- Leader: Nikos Kargopoulos
- Founded: February 1984
- Newspaper: ASKE
- Ideology: Democratic socialism Left-wing nationalism
- Political position: Left-wing

Website
- aske.gr

= Fighting Socialist Party of Greece =

Socialist political party in Greece

The Fighting Socialist Party of Greece or ASKE (Αγωνιστικό Σοσιαλιστικό Κόμμα Ελλάδας, ΑΣΚΕ) is a left-wing Greek political party founded in February 1984.

The main core of its founding cadres consisted of members of the organisation committee of PASOK, who immediately after the Greek parliamentary elections in 1981, after which PASOK came to power, protested against it for the violation of its founding proclamations and resigned from their party posts. This opposition was expressed with Nikos Kargopoulos's opposite proposal to the PASOK Central Committee in the summer of 1983 and led to their expulsion from PASOK.
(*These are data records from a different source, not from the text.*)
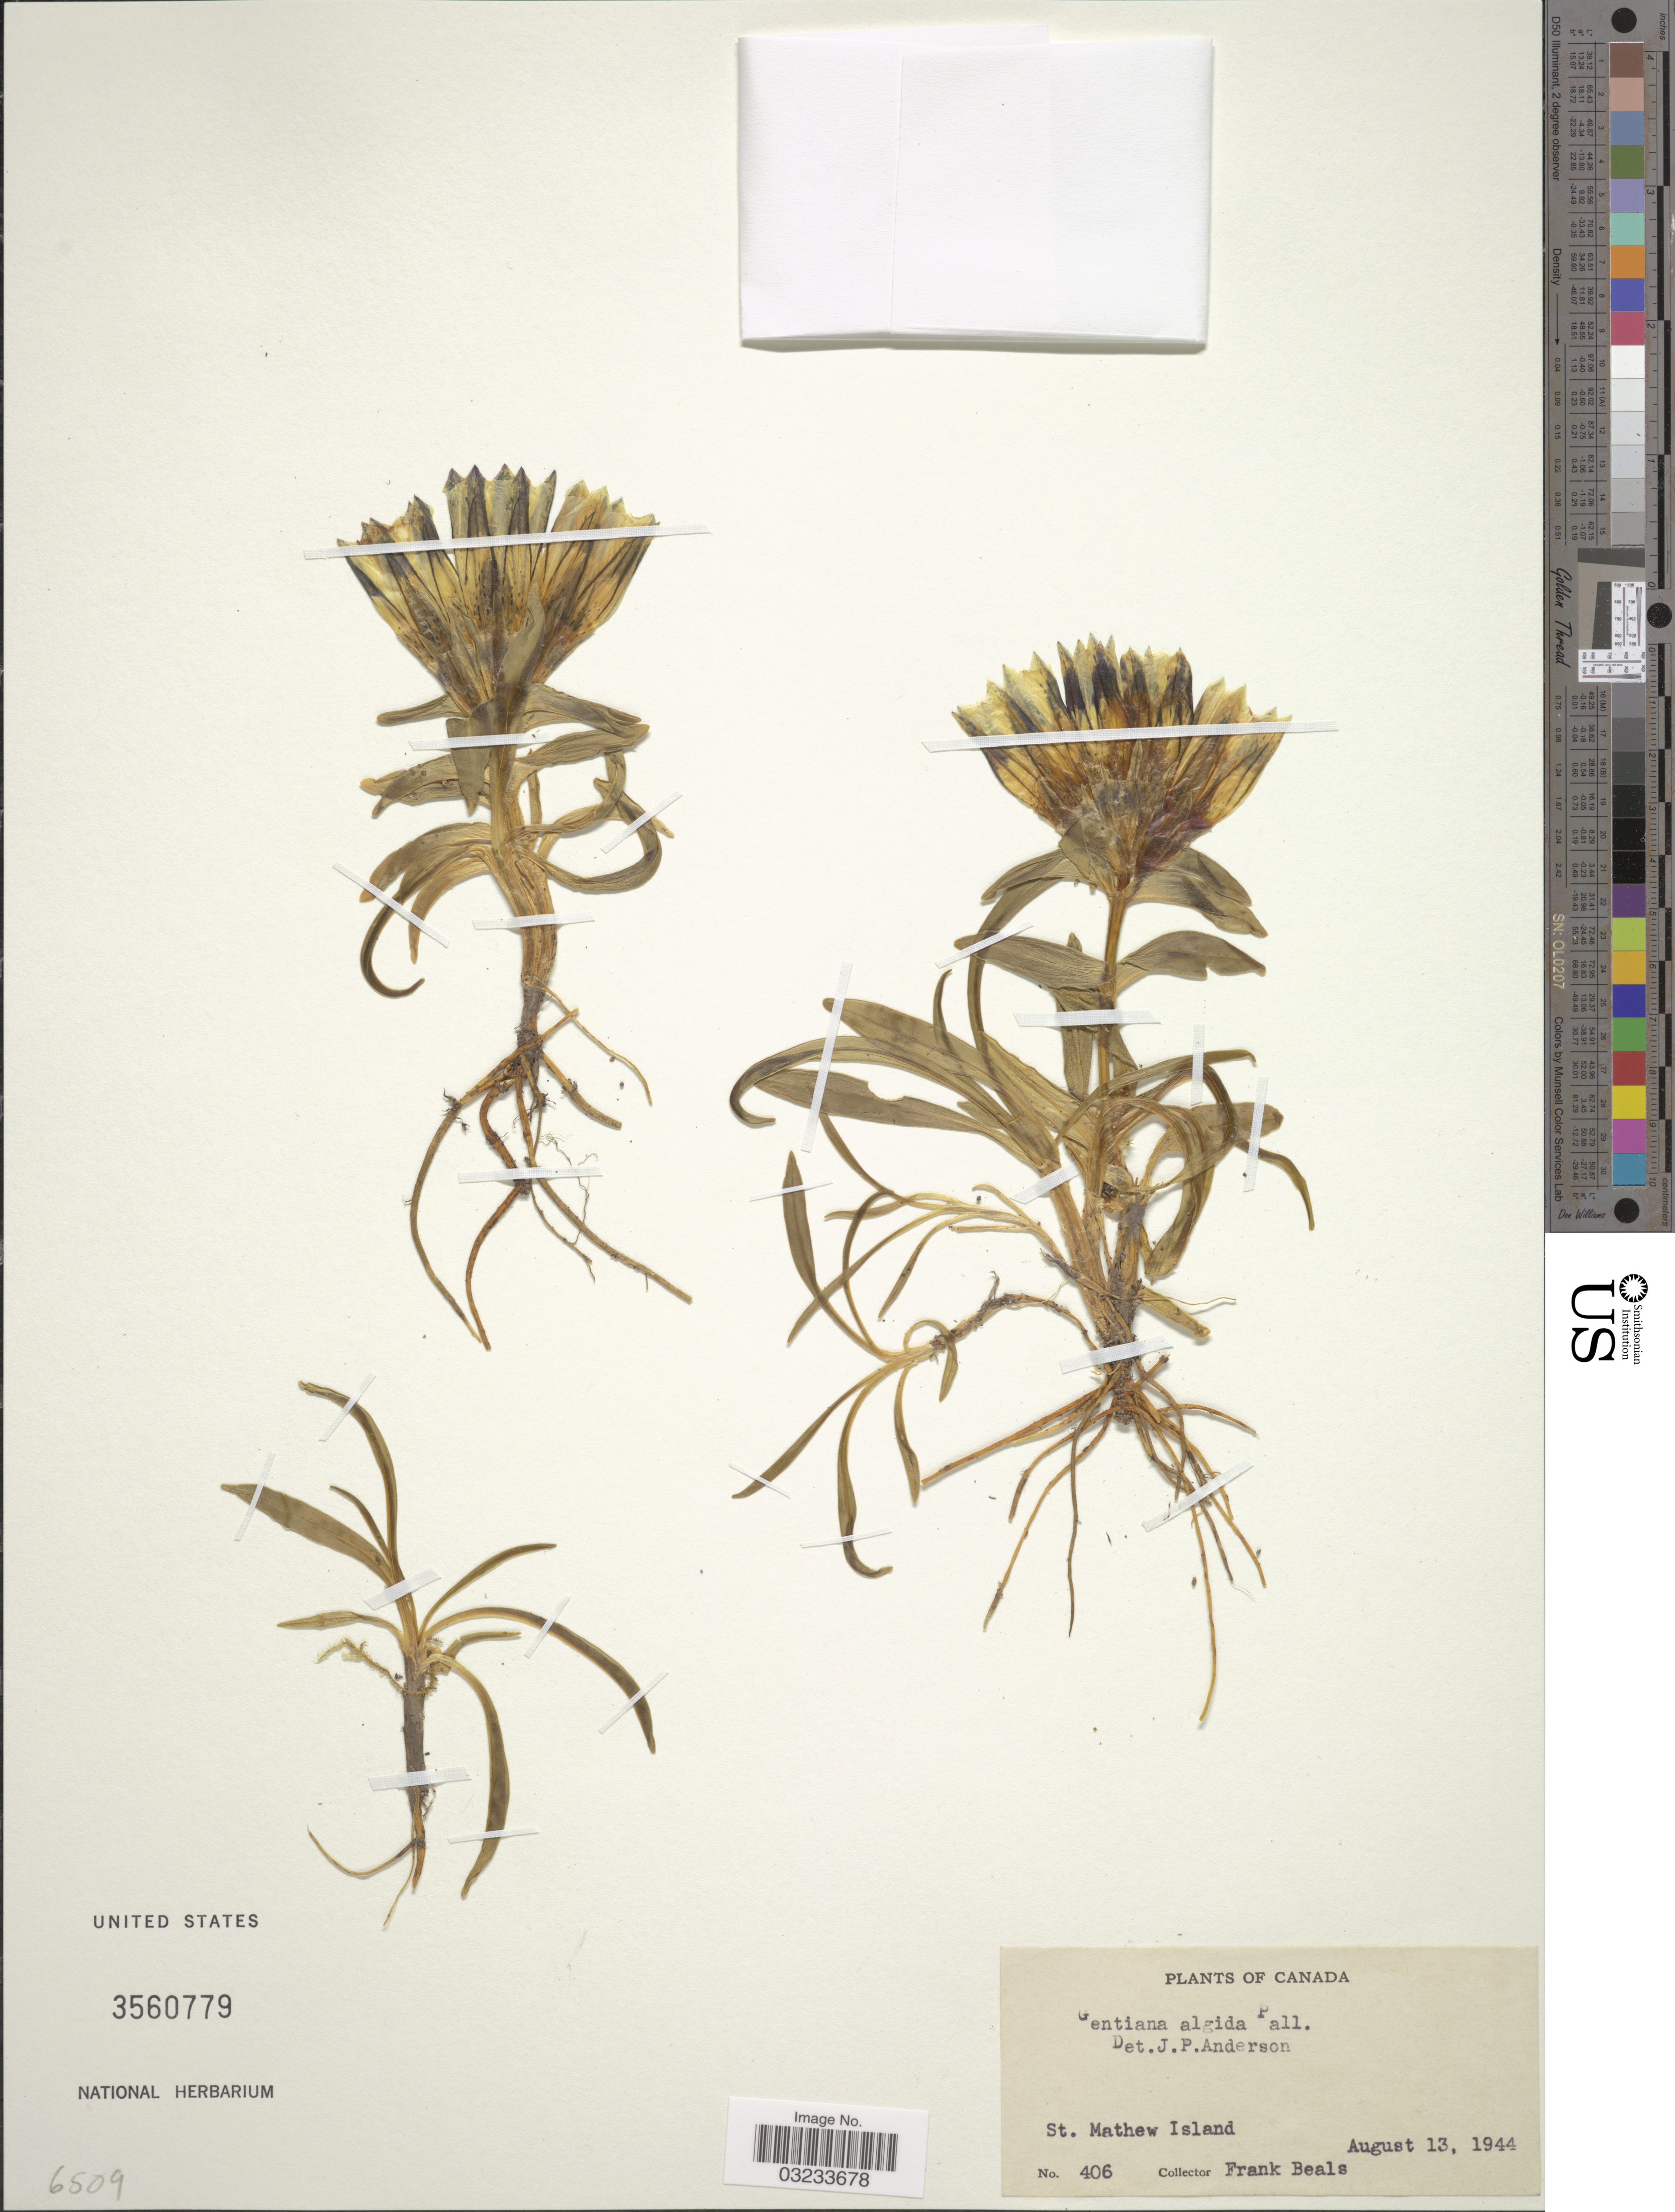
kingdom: Plantae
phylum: Tracheophyta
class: Magnoliopsida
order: Gentianales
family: Gentianaceae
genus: Gentiana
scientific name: Gentiana algida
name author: Pall.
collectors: F. Beals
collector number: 406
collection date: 1944-08-13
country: Canada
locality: St. Mathew Island.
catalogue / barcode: US 3560779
Along with other elements who came from the broader left-wing and progressive movement, they founded the Social Movement, which finally became ASKE in February 1984. Its fundamental views are the struggle for independence from foreign (non-Greek) power blocs, such as the EU and NATO), and for socialism, which the party argues must rely on self-management, the complete respect of personal and political rights, and democracy.

ASKE publishes a newspaper every two months.

In the 2004 European parliament election, ASKE gathered 11,598 votes which is its best result since its foundation.